On what she calls a “whim,” Cherniak placed Rabbi Pliskin’s name in a Google search; that led her to the Happiness Club website.
More than a year ago, with her children grown and now young adults, she found herself at work and bored. She remembered then some of the words from “Conversation with Yourself.”
“It’s all about self-talk,” she said. “Something about that book hit me. I realized the power of our own thought process and how powerful that concept is.”
Rabbi Pliskin’s name was connected in her search to Ketchian, who writes of how he started on a search of how to become a happy person.
“Someday, somehow, he heard about Rabbi Pliskin,” said Cherniak. “Rabbi Pliskin had started the Joy Club of Jerusalem.”
Many Happiness Clubs schedule monthly meetings. But when it came to Baltimore, Cherniak decided to hold her Happiness Club meetings weekly. She asked her husband to help her put up one flyer, and two people came to her very first meeting. The group has now grown to 10 to 12 people.
“There’s a lot of personal interaction,” she said about the meetings. “We’re pretty open with one another. Nobody is ever expected to go beyond their own level of comfort. And people seem to be getting a lot out of it. For me, it’s a personal support group. It’s enabled me to be on this happiness journey. My goal is for my default state to be happy.”
Cherniak said that when a person becomes unbalanced, it leaves the door open for worry, anxiety and depression. She said that is hard to avoid, especially with the often negative impact of our surroundings. She also said happiness starts with a positive thought and not from the external.
“We’re so trained by life’s experiences such as the media and the constant message that youth, beauty and acquiring wealth makes a person happy. We’re immersed in it. The principle of happiness is to not be dependent on outside circumstances,” Cherniak said.
And happiness affects both the inside and the outside.
“Happiness is like sunshine,” she said. “It’s completely not selfish. People who are unhappy are almost entirely selfish.”
Club meetings recognize that. While Cherniak admitted that some people who come to the meetings “have issues,” the “regulars” have so much experience working with happiness that they can better handle life’s challenges.

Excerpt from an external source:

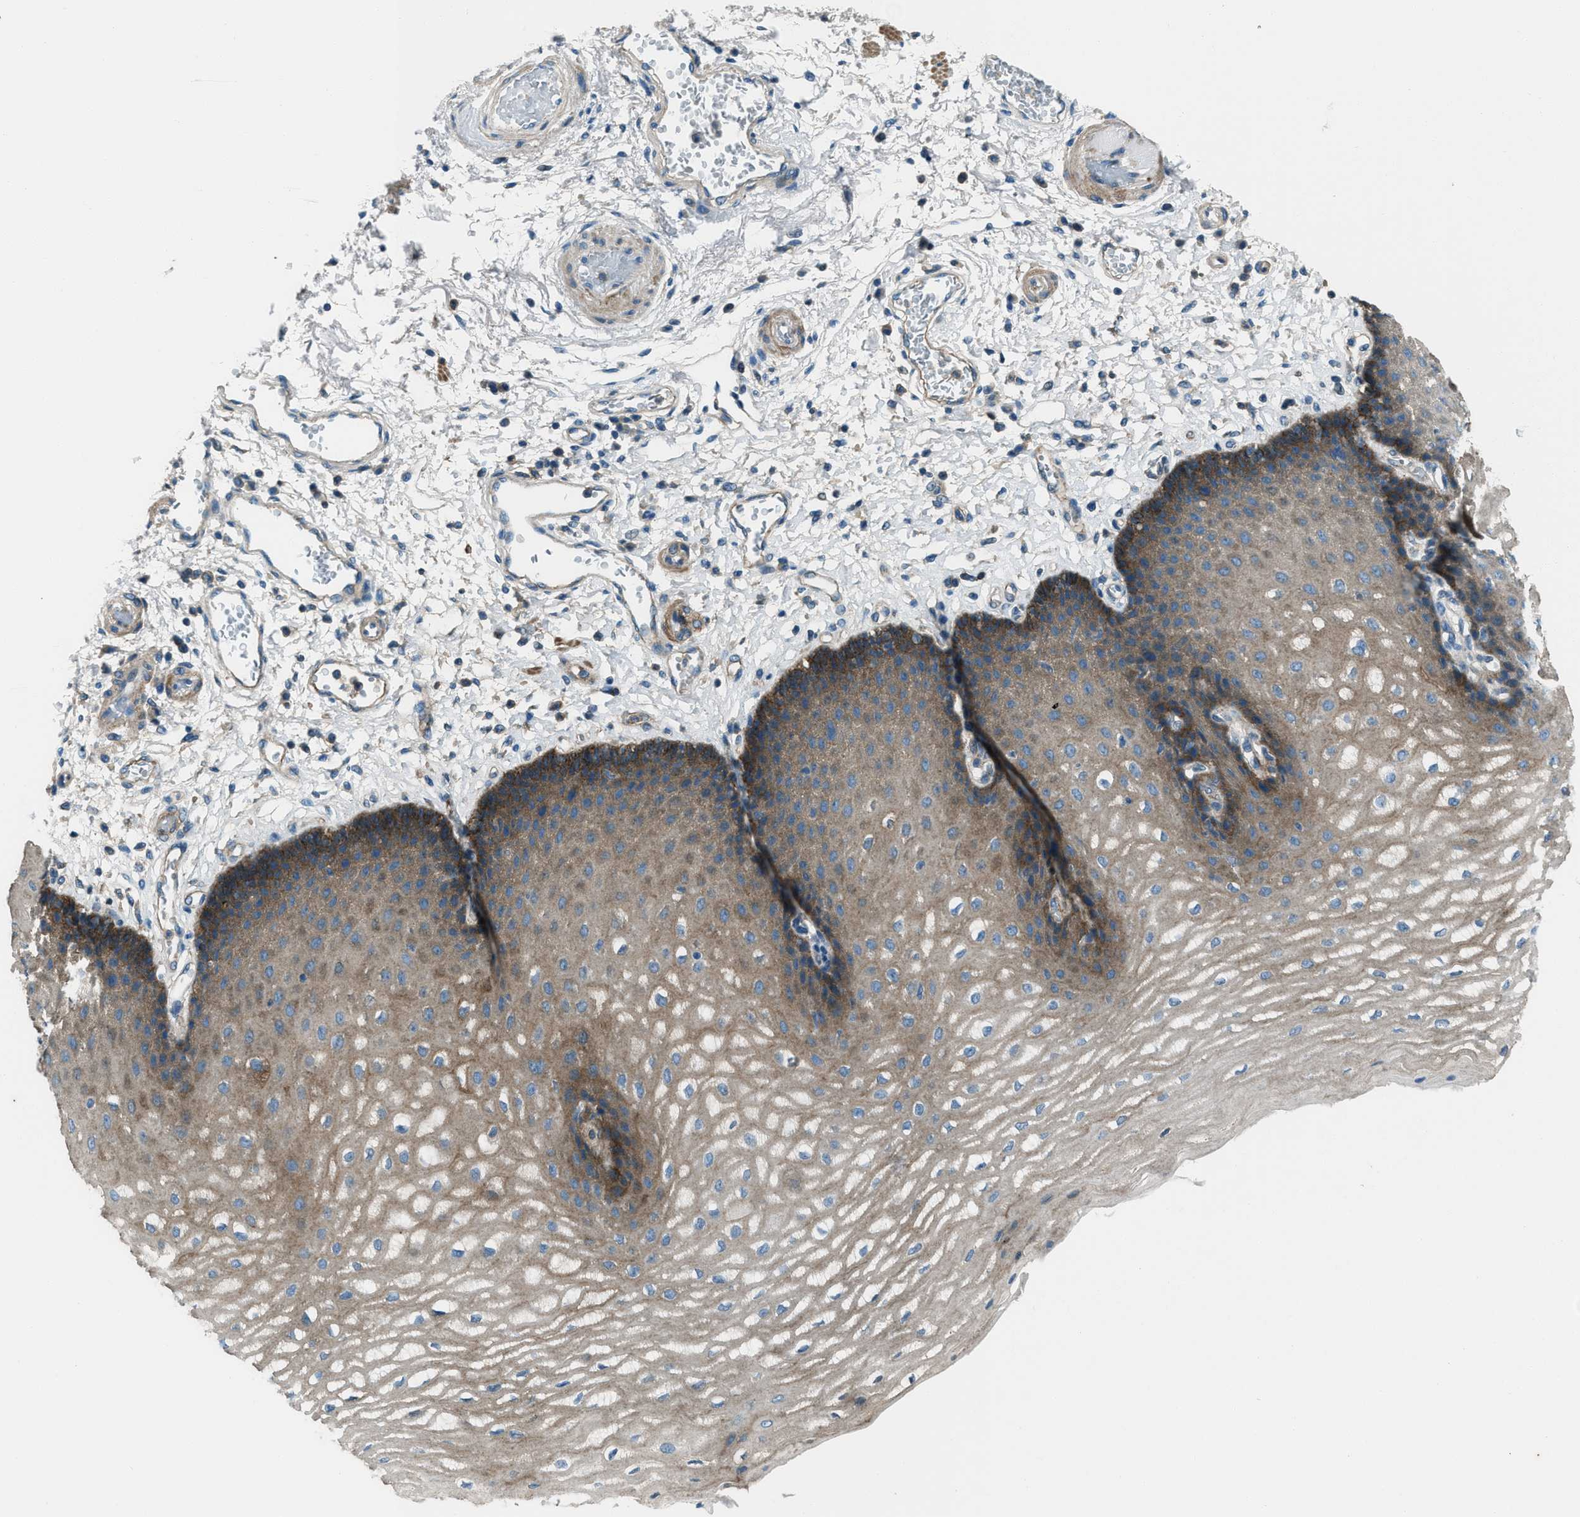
{"staining": {"intensity": "moderate", "quantity": ">75%", "location": "cytoplasmic/membranous"}, "tissue": "esophagus", "cell_type": "Squamous epithelial cells", "image_type": "normal", "snomed": [{"axis": "morphology", "description": "Normal tissue, NOS"}, {"axis": "topography", "description": "Esophagus"}], "caption": "Moderate cytoplasmic/membranous staining for a protein is appreciated in about >75% of squamous epithelial cells of benign esophagus using immunohistochemistry (IHC).", "gene": "SVIL", "patient": {"sex": "male", "age": 54}}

“I feel so much more powerful over my own life now than I did before,” she said. “To be a happy person, you have to take full responsibility for your life. The only true power you have in your life is up to you. People who are drawn to the Happiness Club want to be happy. They are sick and tired of being unhappy or miserable.”
This point is driven home on an online video, in which Rabbi Pliskin teaches a packed Fairfield, Conn., conference room some basic principles he teaches about happiness.
“When we realize that life is now, we can create a state of now,” he said. “We can tell a story of what was, and then we will tell about the future or what might be. But the only reality is now. It makes the whole job of being joyful easy, because all you have to do is be joyful now. I can choose to be joyful now.”
There are several steps we need to follow to be happy, said Rabbi Pliskin, who lives in Israel but is originally from Baltimore.
Rabbi Pliskin’s father had been a student of the Chofetz Chaim at the Radum Yeshiva in Poland. Rabbi Pliskin wrote about explaining the Chofetz Chaim’s teachings, “Guard Your Tongue.”
He said that people need to learn to “be grateful now. I can hear, I can see, I can walk and talk. I feel good. Ask yourself what am I grateful for now?”
Rabbi Pliskin encouraged viewers to “speak and act joyfully and with kindness. If you want to be joyful, you create the joy.”
Rabbi Pliskin said that people spend way too much time worrying. And worrying, he said, is nothing but imagination.
“You are imaging things that [most likely won’t] happen. So therefore, imagine things great things that might happen. Just go into joy,” he said.
Or as Lionel Ketchian, the Happiness Club’s founder said in an April, 2005 New York Times article, “Always tell yourself you are 100 percent happy. If you’re not, it’s your fault. You’ve chosen to be unhappy.”